# [JOB]
The lines needed are those from the start of the records through the line holding "Dalam tempoh 60", each copied exactly.
--
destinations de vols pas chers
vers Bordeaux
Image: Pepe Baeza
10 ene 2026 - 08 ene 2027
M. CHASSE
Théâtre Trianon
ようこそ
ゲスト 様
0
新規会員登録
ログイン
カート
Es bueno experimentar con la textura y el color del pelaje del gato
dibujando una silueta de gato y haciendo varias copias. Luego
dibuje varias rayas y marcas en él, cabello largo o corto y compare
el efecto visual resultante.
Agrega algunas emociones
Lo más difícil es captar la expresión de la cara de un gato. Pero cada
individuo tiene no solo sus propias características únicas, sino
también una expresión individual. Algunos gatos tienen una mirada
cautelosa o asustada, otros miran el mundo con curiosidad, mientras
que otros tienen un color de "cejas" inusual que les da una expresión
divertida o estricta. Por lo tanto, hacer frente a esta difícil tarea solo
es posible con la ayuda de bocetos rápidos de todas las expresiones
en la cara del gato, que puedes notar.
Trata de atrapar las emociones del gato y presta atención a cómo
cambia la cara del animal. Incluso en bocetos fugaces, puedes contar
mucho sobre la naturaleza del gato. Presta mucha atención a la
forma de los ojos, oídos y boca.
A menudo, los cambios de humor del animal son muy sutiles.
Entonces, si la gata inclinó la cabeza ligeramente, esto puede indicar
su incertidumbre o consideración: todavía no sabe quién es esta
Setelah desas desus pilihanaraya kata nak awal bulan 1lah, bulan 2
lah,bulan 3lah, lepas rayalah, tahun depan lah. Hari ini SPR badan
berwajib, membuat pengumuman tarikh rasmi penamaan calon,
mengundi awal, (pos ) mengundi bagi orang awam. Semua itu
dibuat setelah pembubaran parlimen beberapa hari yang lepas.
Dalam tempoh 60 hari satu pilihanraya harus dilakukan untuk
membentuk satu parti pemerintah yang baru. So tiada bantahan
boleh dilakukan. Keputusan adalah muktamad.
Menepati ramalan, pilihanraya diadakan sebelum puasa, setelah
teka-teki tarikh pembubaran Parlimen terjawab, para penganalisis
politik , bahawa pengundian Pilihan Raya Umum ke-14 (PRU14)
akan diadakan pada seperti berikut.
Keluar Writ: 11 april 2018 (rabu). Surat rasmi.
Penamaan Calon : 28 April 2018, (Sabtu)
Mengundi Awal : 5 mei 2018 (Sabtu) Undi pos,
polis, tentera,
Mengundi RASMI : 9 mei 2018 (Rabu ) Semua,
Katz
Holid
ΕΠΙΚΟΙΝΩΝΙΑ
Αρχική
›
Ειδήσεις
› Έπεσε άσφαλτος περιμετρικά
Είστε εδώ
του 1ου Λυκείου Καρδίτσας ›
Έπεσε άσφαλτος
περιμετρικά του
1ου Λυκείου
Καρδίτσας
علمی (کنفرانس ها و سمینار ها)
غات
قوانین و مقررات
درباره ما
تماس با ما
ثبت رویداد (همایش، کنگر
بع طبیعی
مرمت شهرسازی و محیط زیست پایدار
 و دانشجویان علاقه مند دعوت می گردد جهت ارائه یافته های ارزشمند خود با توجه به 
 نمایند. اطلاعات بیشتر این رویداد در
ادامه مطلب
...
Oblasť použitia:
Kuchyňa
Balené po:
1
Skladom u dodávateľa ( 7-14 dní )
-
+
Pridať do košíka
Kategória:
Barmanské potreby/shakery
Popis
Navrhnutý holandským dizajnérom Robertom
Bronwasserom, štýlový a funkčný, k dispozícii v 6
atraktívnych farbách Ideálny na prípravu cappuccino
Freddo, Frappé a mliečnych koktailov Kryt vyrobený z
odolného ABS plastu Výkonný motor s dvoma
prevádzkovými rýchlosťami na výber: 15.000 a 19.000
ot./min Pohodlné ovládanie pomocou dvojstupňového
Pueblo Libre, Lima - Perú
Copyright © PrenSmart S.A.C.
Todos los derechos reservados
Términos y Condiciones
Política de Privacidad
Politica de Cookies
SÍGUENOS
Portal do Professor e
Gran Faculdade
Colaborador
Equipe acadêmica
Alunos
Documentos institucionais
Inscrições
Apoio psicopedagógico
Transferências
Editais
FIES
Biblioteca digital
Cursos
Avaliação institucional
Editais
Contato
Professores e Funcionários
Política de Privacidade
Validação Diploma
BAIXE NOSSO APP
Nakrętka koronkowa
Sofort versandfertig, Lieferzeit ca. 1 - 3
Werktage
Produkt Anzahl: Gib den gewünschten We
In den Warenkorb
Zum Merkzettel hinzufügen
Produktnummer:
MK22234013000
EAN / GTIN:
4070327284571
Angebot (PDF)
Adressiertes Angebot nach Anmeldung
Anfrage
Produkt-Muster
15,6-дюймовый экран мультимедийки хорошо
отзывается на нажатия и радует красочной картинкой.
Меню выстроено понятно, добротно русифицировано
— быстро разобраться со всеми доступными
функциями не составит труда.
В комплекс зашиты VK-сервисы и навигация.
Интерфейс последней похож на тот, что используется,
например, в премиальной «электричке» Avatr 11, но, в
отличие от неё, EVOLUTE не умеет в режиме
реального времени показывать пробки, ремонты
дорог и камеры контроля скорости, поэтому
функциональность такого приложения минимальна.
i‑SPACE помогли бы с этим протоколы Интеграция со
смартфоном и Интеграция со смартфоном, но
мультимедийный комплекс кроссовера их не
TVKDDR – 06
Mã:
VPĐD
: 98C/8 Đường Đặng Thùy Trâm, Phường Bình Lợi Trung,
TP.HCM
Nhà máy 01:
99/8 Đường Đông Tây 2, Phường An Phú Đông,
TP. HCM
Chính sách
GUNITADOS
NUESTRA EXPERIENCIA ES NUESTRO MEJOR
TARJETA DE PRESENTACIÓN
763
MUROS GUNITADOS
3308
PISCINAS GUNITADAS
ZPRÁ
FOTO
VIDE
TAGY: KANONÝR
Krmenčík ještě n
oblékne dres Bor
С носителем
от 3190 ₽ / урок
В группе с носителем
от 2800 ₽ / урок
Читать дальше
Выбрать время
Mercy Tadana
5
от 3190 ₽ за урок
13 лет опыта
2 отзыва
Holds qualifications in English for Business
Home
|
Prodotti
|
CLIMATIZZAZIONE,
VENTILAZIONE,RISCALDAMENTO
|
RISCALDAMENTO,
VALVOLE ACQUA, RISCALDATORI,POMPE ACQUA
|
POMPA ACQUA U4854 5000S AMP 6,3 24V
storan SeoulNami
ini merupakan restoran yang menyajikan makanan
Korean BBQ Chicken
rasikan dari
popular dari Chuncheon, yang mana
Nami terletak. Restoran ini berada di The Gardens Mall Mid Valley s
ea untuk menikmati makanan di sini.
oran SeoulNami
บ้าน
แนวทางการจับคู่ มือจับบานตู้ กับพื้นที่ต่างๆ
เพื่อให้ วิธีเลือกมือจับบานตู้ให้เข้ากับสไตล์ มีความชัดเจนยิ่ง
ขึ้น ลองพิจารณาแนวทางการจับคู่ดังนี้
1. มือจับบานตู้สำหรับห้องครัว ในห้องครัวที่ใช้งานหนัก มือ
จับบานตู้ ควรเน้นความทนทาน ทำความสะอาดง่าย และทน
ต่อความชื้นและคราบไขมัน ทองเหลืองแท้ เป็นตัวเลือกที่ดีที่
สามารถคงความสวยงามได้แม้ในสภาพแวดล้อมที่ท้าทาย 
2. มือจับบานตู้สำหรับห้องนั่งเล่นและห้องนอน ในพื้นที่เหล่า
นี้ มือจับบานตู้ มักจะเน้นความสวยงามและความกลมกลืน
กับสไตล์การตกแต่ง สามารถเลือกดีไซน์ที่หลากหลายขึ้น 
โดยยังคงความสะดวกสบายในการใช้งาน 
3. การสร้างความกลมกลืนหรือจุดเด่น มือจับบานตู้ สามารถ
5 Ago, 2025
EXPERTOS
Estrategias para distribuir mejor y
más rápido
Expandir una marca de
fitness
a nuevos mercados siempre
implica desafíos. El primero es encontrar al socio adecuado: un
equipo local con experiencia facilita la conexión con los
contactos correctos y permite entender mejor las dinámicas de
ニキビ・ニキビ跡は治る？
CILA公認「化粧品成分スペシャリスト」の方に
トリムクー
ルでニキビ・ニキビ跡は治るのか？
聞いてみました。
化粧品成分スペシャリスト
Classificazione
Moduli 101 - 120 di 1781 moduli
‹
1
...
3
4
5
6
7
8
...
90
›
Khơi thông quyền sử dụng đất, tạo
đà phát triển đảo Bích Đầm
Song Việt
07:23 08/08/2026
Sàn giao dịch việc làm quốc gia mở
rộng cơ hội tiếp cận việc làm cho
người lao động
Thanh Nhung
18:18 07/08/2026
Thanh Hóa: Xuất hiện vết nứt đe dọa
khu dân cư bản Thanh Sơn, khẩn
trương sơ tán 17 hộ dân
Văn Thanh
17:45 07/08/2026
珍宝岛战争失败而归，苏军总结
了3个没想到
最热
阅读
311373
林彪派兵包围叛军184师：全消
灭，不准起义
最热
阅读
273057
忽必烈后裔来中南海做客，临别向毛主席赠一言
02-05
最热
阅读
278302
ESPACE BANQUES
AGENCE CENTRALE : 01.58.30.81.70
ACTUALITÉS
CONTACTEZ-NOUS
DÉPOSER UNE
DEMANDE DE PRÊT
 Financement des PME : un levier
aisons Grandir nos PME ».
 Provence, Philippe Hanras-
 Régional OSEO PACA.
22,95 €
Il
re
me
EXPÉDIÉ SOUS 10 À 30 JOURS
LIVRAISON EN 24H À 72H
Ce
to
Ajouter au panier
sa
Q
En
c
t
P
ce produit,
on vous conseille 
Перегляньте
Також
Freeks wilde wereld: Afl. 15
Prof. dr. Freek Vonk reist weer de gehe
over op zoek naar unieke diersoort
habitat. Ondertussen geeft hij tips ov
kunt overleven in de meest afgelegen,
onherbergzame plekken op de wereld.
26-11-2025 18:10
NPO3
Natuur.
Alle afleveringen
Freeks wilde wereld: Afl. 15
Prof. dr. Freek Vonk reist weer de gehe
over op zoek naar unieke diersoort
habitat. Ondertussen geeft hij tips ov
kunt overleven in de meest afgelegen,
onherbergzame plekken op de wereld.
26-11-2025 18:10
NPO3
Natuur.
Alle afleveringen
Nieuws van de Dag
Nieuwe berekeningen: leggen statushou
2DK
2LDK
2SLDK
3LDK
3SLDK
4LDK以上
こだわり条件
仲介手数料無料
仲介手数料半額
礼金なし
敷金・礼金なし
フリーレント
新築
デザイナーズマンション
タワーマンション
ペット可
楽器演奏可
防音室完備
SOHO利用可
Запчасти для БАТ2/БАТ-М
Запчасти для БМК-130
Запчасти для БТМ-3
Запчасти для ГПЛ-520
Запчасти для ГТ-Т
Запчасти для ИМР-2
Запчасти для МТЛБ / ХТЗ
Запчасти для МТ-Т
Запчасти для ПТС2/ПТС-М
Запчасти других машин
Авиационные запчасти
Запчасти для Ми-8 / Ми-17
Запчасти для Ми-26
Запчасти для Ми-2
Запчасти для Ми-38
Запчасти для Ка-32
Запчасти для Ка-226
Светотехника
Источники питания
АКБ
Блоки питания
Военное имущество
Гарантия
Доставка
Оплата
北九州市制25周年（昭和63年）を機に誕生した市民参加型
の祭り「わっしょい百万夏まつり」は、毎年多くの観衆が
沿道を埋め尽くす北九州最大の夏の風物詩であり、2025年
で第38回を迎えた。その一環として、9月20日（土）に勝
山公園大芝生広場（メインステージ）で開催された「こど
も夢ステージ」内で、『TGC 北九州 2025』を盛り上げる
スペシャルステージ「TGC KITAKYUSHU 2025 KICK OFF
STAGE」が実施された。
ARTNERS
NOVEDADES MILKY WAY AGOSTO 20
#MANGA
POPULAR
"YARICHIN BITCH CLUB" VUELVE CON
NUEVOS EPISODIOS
--
# [OUTPUT]
destinations de vols pas chers
vers Bordeaux
Image: Pepe Baeza
10 ene 2026 - 08 ene 2027
M. CHASSE
Théâtre Trianon
ようこそ
ゲスト 様
0
新規会員登録
ログイン
カート
Es bueno experimentar con la textura y el color del pelaje del gato
dibujando una silueta de gato y haciendo varias copias. Luego
dibuje varias rayas y marcas en él, cabello largo o corto y compare
el efecto visual resultante.
Agrega algunas emociones
Lo más difícil es captar la expresión de la cara de un gato. Pero cada
individuo tiene no solo sus propias características únicas, sino
también una expresión individual. Algunos gatos tienen una mirada
cautelosa o asustada, otros miran el mundo con curiosidad, mientras
que otros tienen un color de "cejas" inusual que les da una expresión
divertida o estricta. Por lo tanto, hacer frente a esta difícil tarea solo
es posible con la ayuda de bocetos rápidos de todas las expresiones
en la cara del gato, que puedes notar.
Trata de atrapar las emociones del gato y presta atención a cómo
cambia la cara del animal. Incluso en bocetos fugaces, puedes contar
mucho sobre la naturaleza del gato. Presta mucha atención a la
forma de los ojos, oídos y boca.
A menudo, los cambios de humor del animal son muy sutiles.
Entonces, si la gata inclinó la cabeza ligeramente, esto puede indicar
su incertidumbre o consideración: todavía no sabe quién es esta
Setelah desas desus pilihanaraya kata nak awal bulan 1lah, bulan 2
lah,bulan 3lah, lepas rayalah, tahun depan lah. Hari ini SPR badan
berwajib, membuat pengumuman tarikh rasmi penamaan calon,
mengundi awal, (pos ) mengundi bagi orang awam. Semua itu
dibuat setelah pembubaran parlimen beberapa hari yang lepas.
Dalam tempoh 60 hari satu pilihanraya harus dilakukan untuk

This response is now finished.